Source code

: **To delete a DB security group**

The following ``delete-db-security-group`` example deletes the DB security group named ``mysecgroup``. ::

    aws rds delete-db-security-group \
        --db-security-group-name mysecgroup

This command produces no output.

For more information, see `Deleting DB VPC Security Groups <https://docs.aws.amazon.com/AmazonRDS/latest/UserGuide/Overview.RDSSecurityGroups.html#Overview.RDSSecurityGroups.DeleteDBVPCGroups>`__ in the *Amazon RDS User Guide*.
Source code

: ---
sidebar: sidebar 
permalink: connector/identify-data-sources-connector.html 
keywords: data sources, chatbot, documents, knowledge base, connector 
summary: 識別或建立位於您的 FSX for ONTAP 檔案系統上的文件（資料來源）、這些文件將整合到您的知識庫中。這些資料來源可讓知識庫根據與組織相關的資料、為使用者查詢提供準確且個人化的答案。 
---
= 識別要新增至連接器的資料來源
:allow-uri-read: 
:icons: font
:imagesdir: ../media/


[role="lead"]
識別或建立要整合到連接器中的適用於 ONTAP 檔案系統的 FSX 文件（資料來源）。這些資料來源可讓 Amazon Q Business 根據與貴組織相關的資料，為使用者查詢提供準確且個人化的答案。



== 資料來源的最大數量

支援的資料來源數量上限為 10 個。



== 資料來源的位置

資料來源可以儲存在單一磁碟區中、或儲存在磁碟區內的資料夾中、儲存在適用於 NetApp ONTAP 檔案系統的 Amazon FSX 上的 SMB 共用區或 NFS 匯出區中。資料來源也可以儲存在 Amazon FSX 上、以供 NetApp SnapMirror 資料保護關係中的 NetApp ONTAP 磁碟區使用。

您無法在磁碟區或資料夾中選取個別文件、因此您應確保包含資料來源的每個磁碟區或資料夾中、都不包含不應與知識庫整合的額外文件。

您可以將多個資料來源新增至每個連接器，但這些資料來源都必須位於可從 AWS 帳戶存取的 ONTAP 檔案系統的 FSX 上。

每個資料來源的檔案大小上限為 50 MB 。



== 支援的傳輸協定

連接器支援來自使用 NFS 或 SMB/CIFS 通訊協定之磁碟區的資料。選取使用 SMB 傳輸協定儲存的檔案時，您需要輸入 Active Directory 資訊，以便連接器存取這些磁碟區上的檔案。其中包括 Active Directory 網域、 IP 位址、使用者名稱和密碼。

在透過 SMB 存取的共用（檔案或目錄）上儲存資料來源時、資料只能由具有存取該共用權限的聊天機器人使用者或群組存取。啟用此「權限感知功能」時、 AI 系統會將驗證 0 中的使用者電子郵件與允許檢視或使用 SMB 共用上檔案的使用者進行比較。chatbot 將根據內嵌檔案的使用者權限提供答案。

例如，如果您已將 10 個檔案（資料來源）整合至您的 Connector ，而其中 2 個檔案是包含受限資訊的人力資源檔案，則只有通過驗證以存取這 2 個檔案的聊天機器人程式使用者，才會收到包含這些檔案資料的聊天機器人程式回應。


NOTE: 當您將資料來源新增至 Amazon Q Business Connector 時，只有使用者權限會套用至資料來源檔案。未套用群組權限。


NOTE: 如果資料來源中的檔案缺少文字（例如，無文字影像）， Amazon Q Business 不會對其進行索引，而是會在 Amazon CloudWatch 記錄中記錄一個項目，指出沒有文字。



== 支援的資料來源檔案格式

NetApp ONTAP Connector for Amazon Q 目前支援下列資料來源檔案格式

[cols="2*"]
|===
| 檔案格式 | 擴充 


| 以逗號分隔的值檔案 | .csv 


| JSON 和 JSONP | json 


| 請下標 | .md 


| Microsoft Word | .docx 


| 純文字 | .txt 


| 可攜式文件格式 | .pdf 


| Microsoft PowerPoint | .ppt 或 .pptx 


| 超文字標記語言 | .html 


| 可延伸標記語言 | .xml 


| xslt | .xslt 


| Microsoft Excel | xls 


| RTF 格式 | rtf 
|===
-*-*-
• About this exercise: Could you filter the material above and copy each line that holds the word "Amazon"?

• Problem solution:
For more information, see `Deleting DB VPC Security Groups <https://docs.aws.amazon.com/AmazonRDS/latest/UserGuide/Overview.RDSSecurityGroups.html#Overview.RDSSecurityGroups.DeleteDBVPCGroups>`__ in the *Amazon RDS User Guide*.
識別或建立要整合到連接器中的適用於 ONTAP 檔案系統的 FSX 文件（資料來源）。這些資料來源可讓 Amazon Q Business 根據與貴組織相關的資料，為使用者查詢提供準確且個人化的答案。
資料來源可以儲存在單一磁碟區中、或儲存在磁碟區內的資料夾中、儲存在適用於 NetApp ONTAP 檔案系統的 Amazon FSX 上的 SMB 共用區或 NFS 匯出區中。資料來源也可以儲存在 Amazon FSX 上、以供 NetApp SnapMirror 資料保護關係中的 NetApp ONTAP 磁碟區使用。
NOTE: 當您將資料來源新增至 Amazon Q Business Connector 時，只有使用者權限會套用至資料來源檔案。未套用群組權限。
NOTE: 如果資料來源中的檔案缺少文字（例如，無文字影像）， Amazon Q Business 不會對其進行索引，而是會在 Amazon CloudWatch 記錄中記錄一個項目，指出沒有文字。
NetApp ONTAP Connector for Amazon Q 目前支援下列資料來源檔案格式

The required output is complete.